With the signing of the budget reconciliation deal this week, it’s time to give credit where credit is due to Chuck Schumer and Joe Manchin who, in a backroom deal, pulled off what was once unimaginable for 21st century Democrats: getting something done. Of course Biden lifted a hand to sign the bill into law, but what now? As climate activists weigh the outside cost of opening vast swaths of public land for new fossil fuel extraction, the quiet of Biden’s federal agencies is highlighted by the cacophony of the ongoing reconciliation day parade. 

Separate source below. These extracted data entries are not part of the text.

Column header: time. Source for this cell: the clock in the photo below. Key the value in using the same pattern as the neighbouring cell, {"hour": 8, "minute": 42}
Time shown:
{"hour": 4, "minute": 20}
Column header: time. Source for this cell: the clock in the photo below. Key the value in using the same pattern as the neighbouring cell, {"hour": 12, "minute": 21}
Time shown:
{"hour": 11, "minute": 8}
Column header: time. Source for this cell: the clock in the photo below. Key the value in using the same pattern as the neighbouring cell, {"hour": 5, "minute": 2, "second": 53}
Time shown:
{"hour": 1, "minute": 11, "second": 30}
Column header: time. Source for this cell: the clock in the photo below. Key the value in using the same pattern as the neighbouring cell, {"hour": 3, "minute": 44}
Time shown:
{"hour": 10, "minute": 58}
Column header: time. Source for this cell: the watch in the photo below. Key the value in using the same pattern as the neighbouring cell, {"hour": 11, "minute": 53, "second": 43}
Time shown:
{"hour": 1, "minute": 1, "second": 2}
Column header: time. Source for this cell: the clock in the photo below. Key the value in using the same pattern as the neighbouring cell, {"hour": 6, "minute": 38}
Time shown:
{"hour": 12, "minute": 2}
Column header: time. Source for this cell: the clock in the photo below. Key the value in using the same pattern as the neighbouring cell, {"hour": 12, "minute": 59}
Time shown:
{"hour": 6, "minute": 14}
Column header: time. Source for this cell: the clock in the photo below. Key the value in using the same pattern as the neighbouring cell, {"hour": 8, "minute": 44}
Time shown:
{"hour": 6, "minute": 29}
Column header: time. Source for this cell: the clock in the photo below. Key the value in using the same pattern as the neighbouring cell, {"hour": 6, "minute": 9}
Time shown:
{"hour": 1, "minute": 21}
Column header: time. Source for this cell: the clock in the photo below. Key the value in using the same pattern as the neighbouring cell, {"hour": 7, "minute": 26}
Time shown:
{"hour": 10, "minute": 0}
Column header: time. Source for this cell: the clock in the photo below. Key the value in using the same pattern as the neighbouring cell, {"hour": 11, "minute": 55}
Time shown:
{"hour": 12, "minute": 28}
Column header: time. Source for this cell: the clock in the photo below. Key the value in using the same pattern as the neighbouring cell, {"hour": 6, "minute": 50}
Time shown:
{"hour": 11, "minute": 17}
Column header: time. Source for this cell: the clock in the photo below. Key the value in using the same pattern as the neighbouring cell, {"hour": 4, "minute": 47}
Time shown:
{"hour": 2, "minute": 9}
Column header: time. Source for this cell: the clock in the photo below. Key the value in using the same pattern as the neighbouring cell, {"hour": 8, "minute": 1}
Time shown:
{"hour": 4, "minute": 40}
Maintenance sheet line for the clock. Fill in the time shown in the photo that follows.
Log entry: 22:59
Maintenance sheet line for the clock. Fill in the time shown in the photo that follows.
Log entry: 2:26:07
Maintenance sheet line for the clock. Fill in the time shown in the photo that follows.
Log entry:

Where murmurs emerge, so too does doubt. At the Department of Transportation which has long attempted to run down the clock on choosing sides between draconian barons of interstate travel and the workers powering their machines, the good mayor Pete has shown a flickering of interest in actually imposing fines on airlines that fail to reimburse customers for increasing ineptitude. Speaking on Morning Joe last week, Secretary of Transportation Buttigieg told America, 

“When the right thing to do is to roll up our sleeves and bring the airlines to the table and work with them, I prefer to do that, but we’re also going to use our enforcement powers to make sure passengers have a better experience… but remember at the end of the day, these are private businesses.”

Prioritizing “bringing corporations to the table” is a line for convention center executives pitching annual events, not for public servants entrusted with enforcing long standing laws designed to protect consumers from rapacious corporate elites. The fact that Pete’s last minute hedge was a response to sycophantic muppet Joe Scarborough calling out DOT’s regulatory failures does not bode well for travelers looking to get where they’re going, or for midterm weary politicians seeking a path to address myriad transportation woes from congested streets to creaking airlines. 

As Bill McGee, senior fellow for aviation at the American Economic Liberties Project told Travel Weekly “Quite frankly, on the enforcement side, the DOT under Buttigieg has been a tremendous disappointment…We are yet to see as much as a $1 fine on any U.S. airline for refunds in the last two and a half years…How long does it take to conduct this investigation?”

While the Department of Transportation has moved to gently reign in corporations through the painstakingly slow rule making process, other agencies have made more progress. At the Food and Drug Administration a new rule was finalized this week that establishes a new category of over-the-counter (OTC) hearing aids, enabling consumers with perceived mild to moderate hearing impairment to purchase hearing aids directly from stores or online retailers without the need for a medical exam, prescription, or a fitting adjustment by an audiologist. This should reduce cost and increase uptake, improving the quality of life of hundreds of thousands or more Americans.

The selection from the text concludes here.